*Tasks to carry out*.
1. From the mileage-tax text below, list every factor that the proposed VMT would take into consideration.
2. Answer these questions using the mileage-tax text below:
(a) In how many years did the Erie Canal's operators pay off their loan?
(b) What did Thomas Jefferson later call the Erie Canal?
(c) For which two groups could allowance be made under the VMT?
3. Write a continuation of the mileage-tax text below, beginning after its final sentence.

Top of Document text

Misadventure: Apart from collisions with smaller vehicles, large vehicles are prone to mishaps that lead to increased traffic congestion and increased demand for the services of public safety personnel;
Vehicular Misadventure
Folly: Some large, fuel inefficient vehicles are simply unnecessary. They are a frivolous and ineffective means of compensating for male under-endowment.
To address all of these externalities, one may devise a VMT which takes into consideration not only the number of miles driven but the size, weight, and fuel efficiency of the vehicle. Smaller, lighter, more fuel efficient vehicles would be assessed a lower mileage tax than large, heavy, inefficient vehicles. Allowance could be made to offset the burden on people who commute to work, and for low-income individuals.
Would the Founding Fathers have approved of a VMT? If one views the VMT as a kind of toll, the answer is yes. Benjamin Franklin and John Adams championed the construction of the Erie Canal. Even Thomas Jefferson, who initially ridiculed the idea, later acknowledged it to be “the finest invention of the present age (source).” Operators of the Erie Canal used tolls to pay off, in only 12 years, a loan of 7 million dollars (source). In time, the canal became an important source of revenue for the state of New York (source). Franklin favored optional payments (such as tolls) because individuals who wish to be frugal can avoid the toll (in this case, by driving less). What one pays is based on what one consumes, and it creates an incentive for behaving in ways that are less destructive to our infrastructure and our environment.

Bottom of Document text
Top of Entries supplied

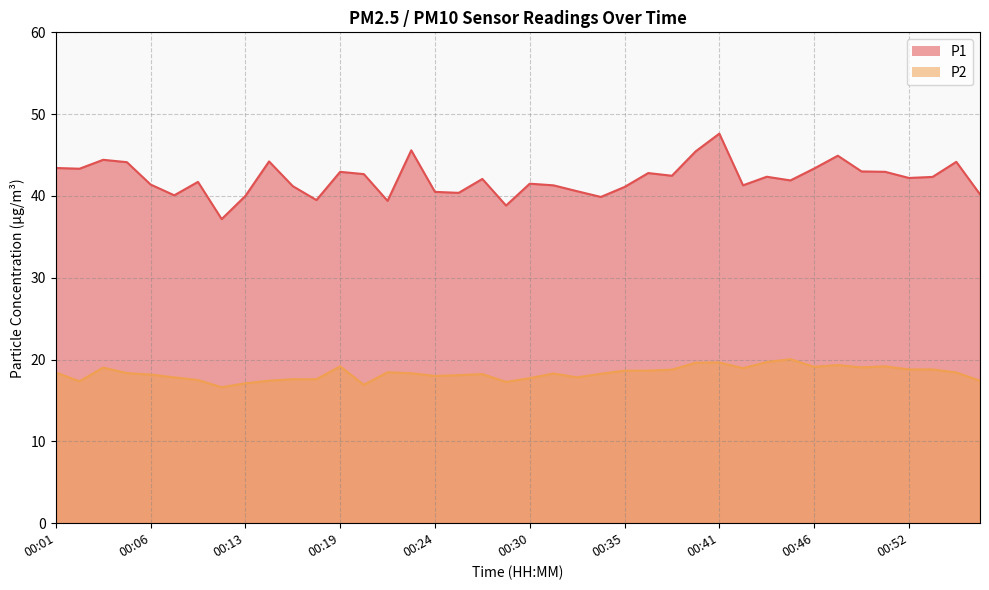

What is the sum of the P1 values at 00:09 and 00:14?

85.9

Bottom of Entries supplied
Top of Entries supplied

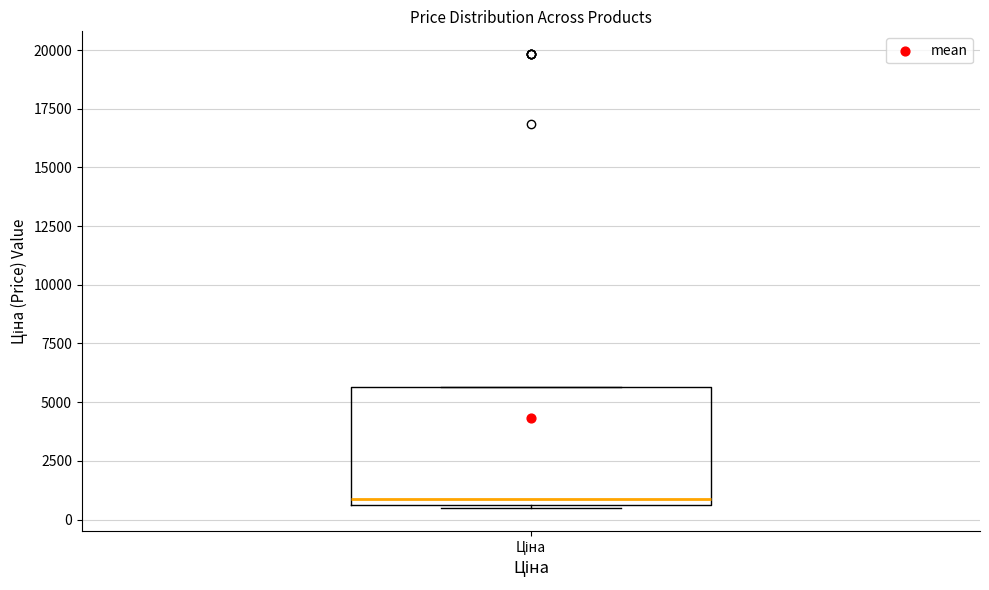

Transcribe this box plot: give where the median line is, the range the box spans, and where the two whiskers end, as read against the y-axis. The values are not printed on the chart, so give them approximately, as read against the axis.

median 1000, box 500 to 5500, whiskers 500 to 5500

Bottom of Entries supplied

*Per-task outputs*.
1.
- the number of miles driven
- the size of the vehicle
- the weight of the vehicle
- the fuel efficiency of the vehicle

2.
(a) 12 years
(b) "the finest invention of the present age"
(c) people who commute to work and low-income individuals

3.
Vehicular Folly
And today, a highway project is no longer viewed as a means by which governments may raise revenue without having to resort to new taxes. Instead, one of two scenarios is likely to occur. In the first scenario, financial firms such as Goldman Sachs provide the capital in exchange for revenue from tolls (source).  
In the second scenario, federal highway projects are a means by which members of Congress can bring money to their home states (while pocketing some of it in the process). According to the Center for Public Integrity the federal government, “pumps massive sums of money into disjointed, low-priority, and often ill-defined projects.”
As a result, “America’s surface transportation system — like the funding and policy decisions behind it — desperately lacks any sort of national vision. More than a hundred disparate federal programs constitute a maze through which billions of dollars pass in and out of Washington each year, chaotically making their way back to America’s cities and towns (source).”
Thus, corrupt government is unlikely to adopt a VMT which serves the public interest. Rather than attempting to reduce carbon emissions or dependence on foreign oil, any new tax or increase in existing taxes will likely function as yet another means by which wealth is transferred from the many to the few.